How it sits against good practice
Sometimes you just know when a place feels right — and that consistent warmth makes all the difference.
Worth a visit
Fotherby House is a small, 20-bed home in Louth specialising in dementia and older adult care, rated Outstanding overall following an inspection in October 2019 — an improvement on its previous Good rating. The two domains that matter most to families choosing a home for someone with dementia — Caring and Responsive — are both rated Outstanding, suggesting inspectors found strong, specific evidence of kindness, dignity and personalised engagement rather than simply adequate compliance. The home is run by North Warren Care Limited under nominated individual Mrs Alicia Rose Barlow. The main caveat is that this inspection is now over five years old. A July 2023 monitoring review found no reason to change the rating, but that is not the same as a fresh full inspection, and a great deal can change in a care home over five years — including staffing, management stability and occupancy. When you visit, focus your questions on what has changed since 2019: ask about staff turnover, whether the same manager is still in post, current night staffing numbers, and whether family involvement in care reviews has remained strong. The limited published detail also means food quality, cleanliness and the physical dementia environment are genuinely unknown quantities — all worth examining in person.

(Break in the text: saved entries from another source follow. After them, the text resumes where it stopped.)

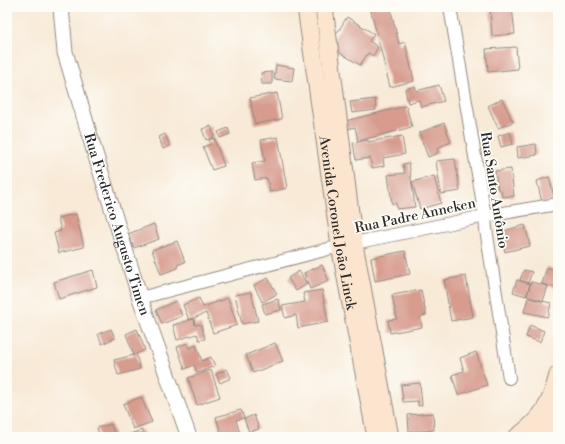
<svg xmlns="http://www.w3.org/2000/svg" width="565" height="444" viewBox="0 0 565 444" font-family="'Libre Bodoni',serif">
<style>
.building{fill:#d79c8e}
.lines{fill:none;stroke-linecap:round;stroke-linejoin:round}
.minor-casing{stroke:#928a81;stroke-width:14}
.tertiary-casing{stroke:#928a81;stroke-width:17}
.secondary-casing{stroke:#928a81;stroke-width:19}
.minor{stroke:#fff;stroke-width:12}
.tertiary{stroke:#fff;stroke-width:15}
.secondary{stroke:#fce5cf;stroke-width:17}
.labels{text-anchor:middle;stroke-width:3.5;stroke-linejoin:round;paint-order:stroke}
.street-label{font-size:14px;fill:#2b2b2b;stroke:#fdfcf7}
</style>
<rect width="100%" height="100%" fill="#fdfcf7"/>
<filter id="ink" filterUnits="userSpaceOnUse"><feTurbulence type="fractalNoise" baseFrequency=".025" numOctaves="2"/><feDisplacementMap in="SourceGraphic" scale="8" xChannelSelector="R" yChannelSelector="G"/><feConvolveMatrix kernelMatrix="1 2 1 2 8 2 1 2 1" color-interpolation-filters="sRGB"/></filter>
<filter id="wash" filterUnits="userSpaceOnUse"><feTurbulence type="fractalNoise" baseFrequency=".012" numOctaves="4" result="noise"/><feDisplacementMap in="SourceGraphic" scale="16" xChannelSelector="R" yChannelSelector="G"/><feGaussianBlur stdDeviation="0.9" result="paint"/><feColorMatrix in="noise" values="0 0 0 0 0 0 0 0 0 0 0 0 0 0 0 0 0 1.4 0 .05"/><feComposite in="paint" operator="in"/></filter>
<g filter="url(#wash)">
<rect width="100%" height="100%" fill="#f8ead7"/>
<g id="blocks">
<g class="building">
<polygon points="370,7 390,7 399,44 405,42 414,81 390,87"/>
<polygon points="490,7 512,7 515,34 492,36"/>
<polygon points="347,17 374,34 369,41 378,47 373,56 368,53 360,65 329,46"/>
<polygon points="516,47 518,69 488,72 486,49"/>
<polygon points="276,65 294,68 292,81 274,79"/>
<polygon points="272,72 272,84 262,84 261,73"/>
<polygon points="439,85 444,101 421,107 419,100 408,103 405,89 415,86 416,91"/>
<polygon points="277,93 282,119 255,124 250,98"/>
<polygon points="375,99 376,110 352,113 350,102"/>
<polygon points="502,99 513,122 498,128 488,106"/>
<polygon points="406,106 412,127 358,141 355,127 347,129 345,121"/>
<polygon points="444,123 451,142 437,148 438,153 428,157 419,133"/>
<polygon points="211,126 214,137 206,140 202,129"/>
<polygon points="228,128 230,134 220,138 218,132"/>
<polygon points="510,132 513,144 501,147 498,136"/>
<polygon points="165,134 170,146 163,149 159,137"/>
<polygon points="402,136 405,154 383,158 384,166 372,168 370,158 356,160 353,143 368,140 368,142"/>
<polygon points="278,137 287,188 270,192 267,178 255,180 252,163 265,161 261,140"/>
<polygon points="214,138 224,166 212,170 203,147 211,144 209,140"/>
<polygon points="536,144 537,155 518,158 517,147"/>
<polygon points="455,159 460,191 441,194 436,161"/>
<polygon points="409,163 415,207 397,209 396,203 392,204 388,175 405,173 403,164"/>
<polygon points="511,169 514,196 502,197 501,190 498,190 495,171"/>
<polygon points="434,176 441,203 420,209 412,182"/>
<polygon points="549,177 555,200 542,203 537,181"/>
<polygon points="76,214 84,247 59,253 54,233 61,231 58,218"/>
<polygon points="154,224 159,239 134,248 128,234"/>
<polygon points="525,225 530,246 505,252 500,232"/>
<polygon points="177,241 185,262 177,265 178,268 161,274 152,250"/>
<polygon points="405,251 410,274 375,281 371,258"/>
<polygon points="322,265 329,281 310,289 304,273"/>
<polygon points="547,267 558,271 558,282 556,288 542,284"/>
<polygon points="93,270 97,287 59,299 54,282"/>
<polygon points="524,270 532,272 528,283 520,280"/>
<polygon points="299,271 307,284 296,291 288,278"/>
<polygon points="466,276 473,317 451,321 444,280"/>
<polygon points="268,278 277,294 262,302 254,285"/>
<polygon points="517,280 530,284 526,296 513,292"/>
<polygon points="531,282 548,286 543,301 527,296"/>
<polygon points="322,290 328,322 298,328 296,315 285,318 282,306 305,302 303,293"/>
<polygon points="421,290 426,315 420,317 422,327 390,333 388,320 397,319 392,295"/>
<polygon points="251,292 258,321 242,324 235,295"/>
<polygon points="199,298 203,307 228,298 237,325 213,333 206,313 189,320 183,305"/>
<polygon points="528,298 551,303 548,317 524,312"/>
<polygon points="278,299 281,310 265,314 262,304"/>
<polygon points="176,301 182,316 162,324 156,310"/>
<polygon points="194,319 195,325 201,324 205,339 199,340 197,334 177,340 173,325"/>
<polygon points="530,325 544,331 540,342 526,337"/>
<polygon points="111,329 115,338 102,344 98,334"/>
<polygon points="137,329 145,350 136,354 140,369 118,375 114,360 134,355 126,334"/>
<polygon points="187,343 189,348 196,345 202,361 211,357 215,366 197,373 194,365 185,369 177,347"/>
<polygon points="275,343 283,361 253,373 246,355"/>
<polygon points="476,352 487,385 458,395 452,375 464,371 460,358"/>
<polygon points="227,369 231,378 220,383 216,374"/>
<polygon points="211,370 220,397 197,405 188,378"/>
<polygon points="420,383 422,405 418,406 418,401 403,402 401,385"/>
<polygon points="141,397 152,422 133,429 123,404"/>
<polygon points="241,410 244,418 236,420 240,434 229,437 222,437 216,417"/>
<polygon points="433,413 434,430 409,432 408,415"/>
<polygon points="254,415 259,429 249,432 244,419"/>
<polygon points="111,424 115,437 100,437 97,428"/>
<polygon points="142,430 145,437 121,437"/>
</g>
</g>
</g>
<g filter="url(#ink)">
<use href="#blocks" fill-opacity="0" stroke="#928a81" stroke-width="1"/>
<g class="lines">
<defs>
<g id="minor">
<polyline points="450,7 485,216 486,229 509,378"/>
<polyline points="140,298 340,246 485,216 558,204"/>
</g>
<g id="tertiary">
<path id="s1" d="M 61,7 L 65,52 L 94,150 L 140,298 L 189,437"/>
</g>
<g id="secondary">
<path id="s2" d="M 306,7 L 340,246 L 376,437"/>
<polyline points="324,7 354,244 390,437"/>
<path d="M 517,437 C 531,427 545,413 551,397 C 554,390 556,382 558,375"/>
<polyline points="536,437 548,425 558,410"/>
</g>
</defs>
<use href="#minor" class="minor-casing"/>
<use href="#tertiary" class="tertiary-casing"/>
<use href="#secondary" class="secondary-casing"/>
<use href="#minor" class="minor"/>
<use href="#tertiary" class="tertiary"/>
<use href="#secondary" class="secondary"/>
</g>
</g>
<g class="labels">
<g class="street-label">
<text transform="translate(495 190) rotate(81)" y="5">Rua Santo Antônio</text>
<text transform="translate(415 215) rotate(-12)" y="5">Rua Padre Anneken</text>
<text dy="5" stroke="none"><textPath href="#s2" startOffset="218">Avenida Coronel João Linck</textPath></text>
<text dy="5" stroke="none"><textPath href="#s1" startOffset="225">Rua Frederico Augusto Timen</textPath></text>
</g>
</g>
<rect width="565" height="444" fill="none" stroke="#fdfcf7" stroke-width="24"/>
</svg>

The three questions to ask when you visitSave this home. Compare it against your shortlist.
Let our analysis show you how Fotherby House measures up against the other homes you’re considering. Free account.
In Their Own Words
How Fotherby House describes itself — collected from its own website. DCC has not edited or independently verified the content in this tab.
Where genuine warmth meets thoughtful dementia care
Residential home in Louth: True Peace of Mind
Finding the right care home means looking for that special combination of professional expertise and real human warmth. Fotherby House in Louth brings together both, creating a place where residents with dementia receive skilled support in an environment that feels genuinely welcoming. Families visiting here often comment on the friendly atmosphere they encounter from their very first visit.
Who they care for
Fotherby House specialises in caring for people over 65, with particular expertise in dementia care.
The home's person-centred philosophy is especially important for residents living with dementia. By focusing on individual preferences and needs, the team helps maintain dignity and quality of life throughout each person's journey.
Management & ethos
The leadership at Fotherby House takes a person-centred approach that really shows in daily life. Staff work together as a cohesive team, focusing on what matters to each individual resident rather than following rigid routines.
“Sometimes you just know when a place feels right — and that consistent warmth makes all the difference.”
DCC does not edit or curate content in this tab. For independently curated information, see The Evidence and DCC Verdict.